Saved data entries:
* * *

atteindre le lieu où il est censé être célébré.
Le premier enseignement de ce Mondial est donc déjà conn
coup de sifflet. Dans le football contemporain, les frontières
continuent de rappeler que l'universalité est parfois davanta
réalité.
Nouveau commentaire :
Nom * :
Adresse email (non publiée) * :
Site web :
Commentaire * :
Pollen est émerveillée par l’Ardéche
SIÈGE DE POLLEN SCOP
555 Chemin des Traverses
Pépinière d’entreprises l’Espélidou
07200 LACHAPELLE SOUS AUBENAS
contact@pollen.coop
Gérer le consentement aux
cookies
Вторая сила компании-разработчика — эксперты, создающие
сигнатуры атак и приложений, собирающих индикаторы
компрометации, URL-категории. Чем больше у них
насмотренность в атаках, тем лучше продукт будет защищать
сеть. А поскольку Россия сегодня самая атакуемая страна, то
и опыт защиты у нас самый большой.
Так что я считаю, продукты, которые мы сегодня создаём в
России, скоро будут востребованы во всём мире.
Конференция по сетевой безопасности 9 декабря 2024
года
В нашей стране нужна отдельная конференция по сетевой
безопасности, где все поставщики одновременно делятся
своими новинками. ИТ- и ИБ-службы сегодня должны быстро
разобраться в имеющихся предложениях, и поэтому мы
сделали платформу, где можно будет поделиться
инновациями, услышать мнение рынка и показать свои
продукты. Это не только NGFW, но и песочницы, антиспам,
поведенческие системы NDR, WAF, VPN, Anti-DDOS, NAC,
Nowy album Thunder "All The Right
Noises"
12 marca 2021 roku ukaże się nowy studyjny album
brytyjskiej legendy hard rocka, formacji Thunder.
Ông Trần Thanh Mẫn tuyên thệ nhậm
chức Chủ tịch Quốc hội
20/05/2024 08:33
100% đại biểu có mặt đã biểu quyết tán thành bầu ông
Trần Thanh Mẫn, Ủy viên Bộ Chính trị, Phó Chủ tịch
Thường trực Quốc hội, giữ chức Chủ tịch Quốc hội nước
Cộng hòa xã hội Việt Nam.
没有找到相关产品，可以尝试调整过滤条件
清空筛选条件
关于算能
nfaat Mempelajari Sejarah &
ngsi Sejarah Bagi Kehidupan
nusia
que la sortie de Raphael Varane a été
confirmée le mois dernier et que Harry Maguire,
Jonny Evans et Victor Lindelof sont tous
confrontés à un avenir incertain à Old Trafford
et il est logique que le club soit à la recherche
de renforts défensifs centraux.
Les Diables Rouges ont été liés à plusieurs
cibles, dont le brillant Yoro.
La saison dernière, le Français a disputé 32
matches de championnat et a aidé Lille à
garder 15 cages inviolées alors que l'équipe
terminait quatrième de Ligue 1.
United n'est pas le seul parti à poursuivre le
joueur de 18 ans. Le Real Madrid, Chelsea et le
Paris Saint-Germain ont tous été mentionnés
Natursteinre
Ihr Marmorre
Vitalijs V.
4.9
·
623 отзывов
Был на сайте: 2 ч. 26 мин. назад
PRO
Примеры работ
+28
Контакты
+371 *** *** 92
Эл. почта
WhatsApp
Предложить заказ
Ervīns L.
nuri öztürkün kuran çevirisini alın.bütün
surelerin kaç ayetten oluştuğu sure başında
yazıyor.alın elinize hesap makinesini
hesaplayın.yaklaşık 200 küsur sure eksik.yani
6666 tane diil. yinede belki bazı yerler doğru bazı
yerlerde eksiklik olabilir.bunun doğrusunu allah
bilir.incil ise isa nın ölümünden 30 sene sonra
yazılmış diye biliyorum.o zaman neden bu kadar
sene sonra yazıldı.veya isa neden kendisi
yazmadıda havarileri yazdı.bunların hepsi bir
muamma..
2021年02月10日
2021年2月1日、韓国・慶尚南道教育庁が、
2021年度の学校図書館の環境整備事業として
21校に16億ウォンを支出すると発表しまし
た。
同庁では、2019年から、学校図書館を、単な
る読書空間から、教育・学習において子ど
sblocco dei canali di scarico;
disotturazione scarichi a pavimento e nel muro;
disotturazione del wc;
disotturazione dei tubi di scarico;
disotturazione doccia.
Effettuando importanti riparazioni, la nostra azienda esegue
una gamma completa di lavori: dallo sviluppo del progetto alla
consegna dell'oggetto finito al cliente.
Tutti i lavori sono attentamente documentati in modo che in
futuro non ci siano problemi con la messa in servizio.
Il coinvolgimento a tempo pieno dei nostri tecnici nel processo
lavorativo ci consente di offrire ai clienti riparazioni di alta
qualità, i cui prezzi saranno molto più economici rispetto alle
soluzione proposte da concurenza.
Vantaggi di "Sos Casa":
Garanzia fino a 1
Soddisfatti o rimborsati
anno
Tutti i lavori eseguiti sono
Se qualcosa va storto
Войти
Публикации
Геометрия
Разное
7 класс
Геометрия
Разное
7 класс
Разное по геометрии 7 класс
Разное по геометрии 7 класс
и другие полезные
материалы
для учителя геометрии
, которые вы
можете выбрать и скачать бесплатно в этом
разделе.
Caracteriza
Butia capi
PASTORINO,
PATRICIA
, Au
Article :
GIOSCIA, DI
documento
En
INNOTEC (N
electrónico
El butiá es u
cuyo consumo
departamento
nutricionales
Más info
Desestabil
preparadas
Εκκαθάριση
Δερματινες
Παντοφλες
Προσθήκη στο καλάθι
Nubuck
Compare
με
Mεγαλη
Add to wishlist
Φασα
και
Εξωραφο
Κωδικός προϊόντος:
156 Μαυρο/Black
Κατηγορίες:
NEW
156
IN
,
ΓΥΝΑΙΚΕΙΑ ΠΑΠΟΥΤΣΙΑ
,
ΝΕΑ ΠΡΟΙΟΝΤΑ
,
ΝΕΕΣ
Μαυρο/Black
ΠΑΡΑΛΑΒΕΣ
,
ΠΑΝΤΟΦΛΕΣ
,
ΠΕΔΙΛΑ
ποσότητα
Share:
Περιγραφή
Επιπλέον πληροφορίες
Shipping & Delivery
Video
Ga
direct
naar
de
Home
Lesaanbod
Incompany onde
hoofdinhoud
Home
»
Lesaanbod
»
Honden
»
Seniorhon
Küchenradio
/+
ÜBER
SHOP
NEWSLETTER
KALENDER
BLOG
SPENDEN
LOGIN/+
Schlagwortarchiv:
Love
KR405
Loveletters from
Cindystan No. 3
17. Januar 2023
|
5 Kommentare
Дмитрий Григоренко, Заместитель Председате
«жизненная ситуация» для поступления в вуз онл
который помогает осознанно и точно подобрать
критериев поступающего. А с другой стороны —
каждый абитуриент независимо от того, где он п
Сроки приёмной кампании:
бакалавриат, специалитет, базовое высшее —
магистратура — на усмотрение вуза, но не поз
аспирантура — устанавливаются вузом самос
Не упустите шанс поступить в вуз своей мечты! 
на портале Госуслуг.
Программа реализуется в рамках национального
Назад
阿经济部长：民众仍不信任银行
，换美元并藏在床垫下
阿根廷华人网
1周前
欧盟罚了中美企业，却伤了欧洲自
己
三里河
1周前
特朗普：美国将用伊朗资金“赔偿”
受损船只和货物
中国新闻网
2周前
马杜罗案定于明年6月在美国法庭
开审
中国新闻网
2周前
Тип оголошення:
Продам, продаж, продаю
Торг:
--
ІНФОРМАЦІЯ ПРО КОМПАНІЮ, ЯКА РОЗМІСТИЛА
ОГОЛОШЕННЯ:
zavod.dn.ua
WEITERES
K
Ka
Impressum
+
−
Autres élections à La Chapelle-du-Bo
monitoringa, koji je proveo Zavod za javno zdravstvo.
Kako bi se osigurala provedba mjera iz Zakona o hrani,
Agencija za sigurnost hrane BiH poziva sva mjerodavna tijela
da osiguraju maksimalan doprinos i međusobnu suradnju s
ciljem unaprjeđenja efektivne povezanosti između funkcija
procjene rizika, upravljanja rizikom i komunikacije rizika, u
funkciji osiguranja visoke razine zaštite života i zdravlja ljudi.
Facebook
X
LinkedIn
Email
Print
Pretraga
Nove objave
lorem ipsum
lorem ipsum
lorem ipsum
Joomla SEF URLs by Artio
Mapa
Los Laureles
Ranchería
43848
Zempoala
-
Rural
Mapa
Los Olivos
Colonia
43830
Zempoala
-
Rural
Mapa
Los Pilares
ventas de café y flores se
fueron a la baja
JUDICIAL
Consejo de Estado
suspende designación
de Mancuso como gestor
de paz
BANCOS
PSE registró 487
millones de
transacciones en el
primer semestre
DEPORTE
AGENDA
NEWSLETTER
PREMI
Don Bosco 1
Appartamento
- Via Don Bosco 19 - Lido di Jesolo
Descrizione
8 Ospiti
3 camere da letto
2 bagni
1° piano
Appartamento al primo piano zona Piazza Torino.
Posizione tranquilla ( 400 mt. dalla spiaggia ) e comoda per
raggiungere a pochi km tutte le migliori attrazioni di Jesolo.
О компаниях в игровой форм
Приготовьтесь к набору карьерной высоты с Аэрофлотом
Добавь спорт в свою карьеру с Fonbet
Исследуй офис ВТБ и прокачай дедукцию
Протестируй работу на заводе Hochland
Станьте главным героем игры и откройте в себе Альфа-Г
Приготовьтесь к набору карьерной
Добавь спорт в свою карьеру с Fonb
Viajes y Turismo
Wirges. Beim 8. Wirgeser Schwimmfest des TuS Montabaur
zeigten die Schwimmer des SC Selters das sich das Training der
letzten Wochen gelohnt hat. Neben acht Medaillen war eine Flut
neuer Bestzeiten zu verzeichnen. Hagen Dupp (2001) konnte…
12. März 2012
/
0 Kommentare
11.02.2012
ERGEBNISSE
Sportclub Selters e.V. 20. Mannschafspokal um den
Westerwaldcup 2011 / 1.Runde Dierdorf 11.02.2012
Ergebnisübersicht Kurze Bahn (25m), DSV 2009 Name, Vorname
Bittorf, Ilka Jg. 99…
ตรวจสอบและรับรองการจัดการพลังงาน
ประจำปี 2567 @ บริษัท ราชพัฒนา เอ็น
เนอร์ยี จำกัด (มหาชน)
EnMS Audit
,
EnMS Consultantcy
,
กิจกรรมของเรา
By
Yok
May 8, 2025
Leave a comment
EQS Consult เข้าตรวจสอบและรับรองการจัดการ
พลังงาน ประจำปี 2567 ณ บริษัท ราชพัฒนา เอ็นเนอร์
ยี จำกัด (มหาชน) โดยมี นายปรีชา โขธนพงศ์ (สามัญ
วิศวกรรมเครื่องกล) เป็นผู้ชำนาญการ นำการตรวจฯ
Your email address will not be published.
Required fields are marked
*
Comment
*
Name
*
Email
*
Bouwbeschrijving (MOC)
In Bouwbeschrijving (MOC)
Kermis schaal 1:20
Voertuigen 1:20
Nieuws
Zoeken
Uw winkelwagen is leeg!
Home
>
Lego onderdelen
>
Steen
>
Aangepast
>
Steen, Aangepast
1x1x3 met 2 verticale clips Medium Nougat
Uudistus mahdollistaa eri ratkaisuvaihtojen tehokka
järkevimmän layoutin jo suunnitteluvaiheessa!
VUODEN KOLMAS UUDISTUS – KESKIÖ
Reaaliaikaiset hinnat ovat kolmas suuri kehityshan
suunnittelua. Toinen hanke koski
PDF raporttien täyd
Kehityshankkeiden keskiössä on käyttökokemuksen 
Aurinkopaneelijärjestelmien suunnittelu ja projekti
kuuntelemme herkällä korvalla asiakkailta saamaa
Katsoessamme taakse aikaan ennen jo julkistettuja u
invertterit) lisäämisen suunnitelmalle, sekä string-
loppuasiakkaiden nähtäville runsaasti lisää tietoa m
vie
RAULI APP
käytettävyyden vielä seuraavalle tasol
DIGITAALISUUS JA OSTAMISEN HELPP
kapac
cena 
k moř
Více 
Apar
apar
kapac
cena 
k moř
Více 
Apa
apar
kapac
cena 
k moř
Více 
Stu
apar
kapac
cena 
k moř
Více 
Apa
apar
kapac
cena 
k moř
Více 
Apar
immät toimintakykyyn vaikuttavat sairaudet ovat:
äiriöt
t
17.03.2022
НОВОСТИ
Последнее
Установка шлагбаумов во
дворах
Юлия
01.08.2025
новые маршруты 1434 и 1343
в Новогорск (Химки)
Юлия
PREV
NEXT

* * *

Task to complete: Every line holding the word "chức" should be copied out of the records above.

Written response:
chức Chủ tịch Quốc hội
Thường trực Quốc hội, giữ chức Chủ tịch Quốc hội nước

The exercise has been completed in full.